Dr. Stein closed by sharing this statistic: for every one unhappy customer who complains on Facebook, there are 26 more that feel exactly the same way but don’t say anything at all!

So, while I am still learning about public relations from my classmates here at the University of South Dakota, I think that companies need to take away from this research that if you take care of your customer complaints the right way, the return will benefit you in more ways than one!

If you enjoyed this story, please feel free to like it and share with others. I’d also love for you to check out what I’m doing over at www.traciewilliams.com! Thanks for stopping by!

Reasons:

There needs to be a “Copy Right” link on here.

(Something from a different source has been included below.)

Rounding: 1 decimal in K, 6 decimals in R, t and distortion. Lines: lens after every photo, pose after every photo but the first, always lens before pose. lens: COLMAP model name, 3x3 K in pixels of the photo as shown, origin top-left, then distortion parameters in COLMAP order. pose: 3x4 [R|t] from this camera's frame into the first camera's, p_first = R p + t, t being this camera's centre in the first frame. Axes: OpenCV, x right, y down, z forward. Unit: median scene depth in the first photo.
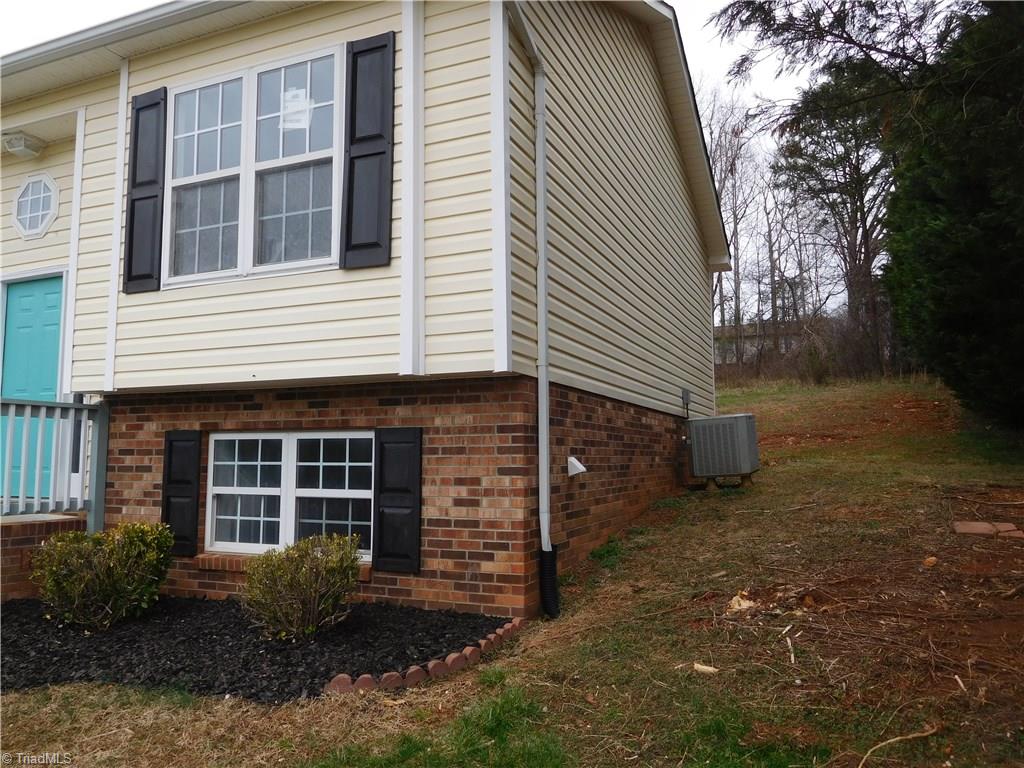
lens RADIAL K [[755.5, 0, 512.0], [0, 755.5, 384.0], [0, 0, 1]] dist [-0.025765, -0.002590]
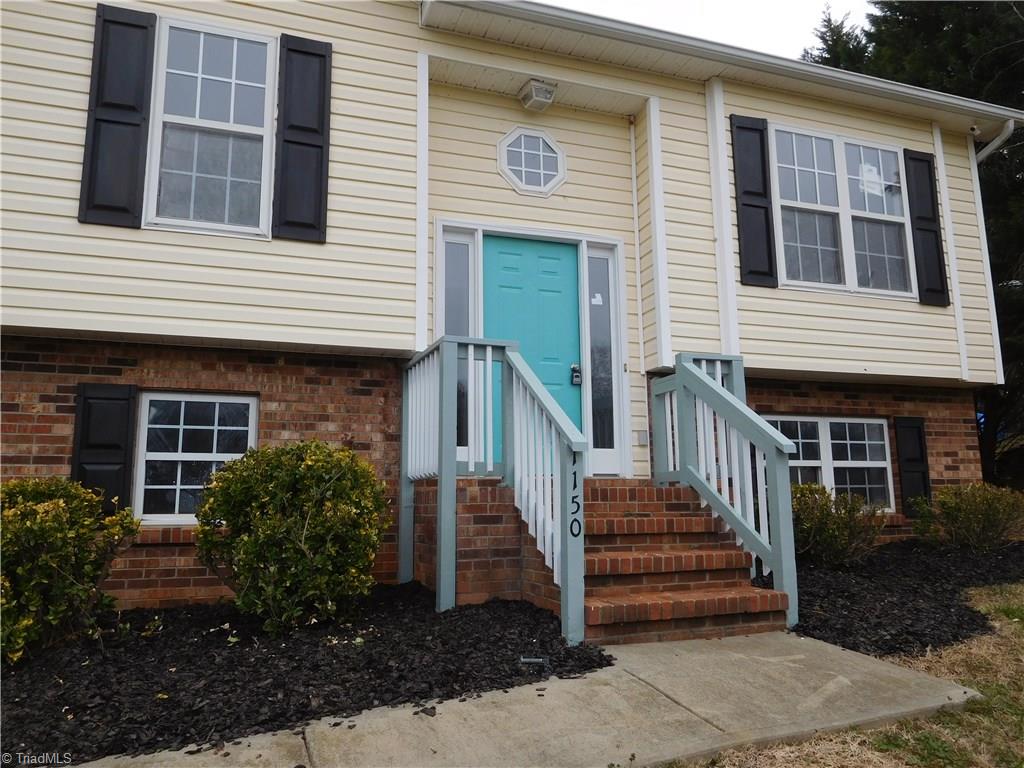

The article explains nothing about how they conducted their research or any references that anyone could find any more information about the topic. It is not well written: / not enough content either. Article should be much longer because there is a lot of information that could be put into it.

1: This is not an article; this is an advertisement for your company and content marketing services. 2: I cannot find any reference to where you got your “data” from on your website or in this post. 3: You do not cite anything at all. If you want to add references, they need to be cited in the text itself using a citation list at the end of articles – one place per reference is standard practice.

Yes JW, this was meant to be an article/blog piece about my experience with The Advocacy Group and how they helped my company. I’m glad you found this to be informative! Thanks for stopping by!

Conclusion:

Yes, you can find excellent articles by Googling. No, they are not all indexed so you have to be methodical in your search. Yes, Backlinks are important but the content of an article has more weight than backlinks do.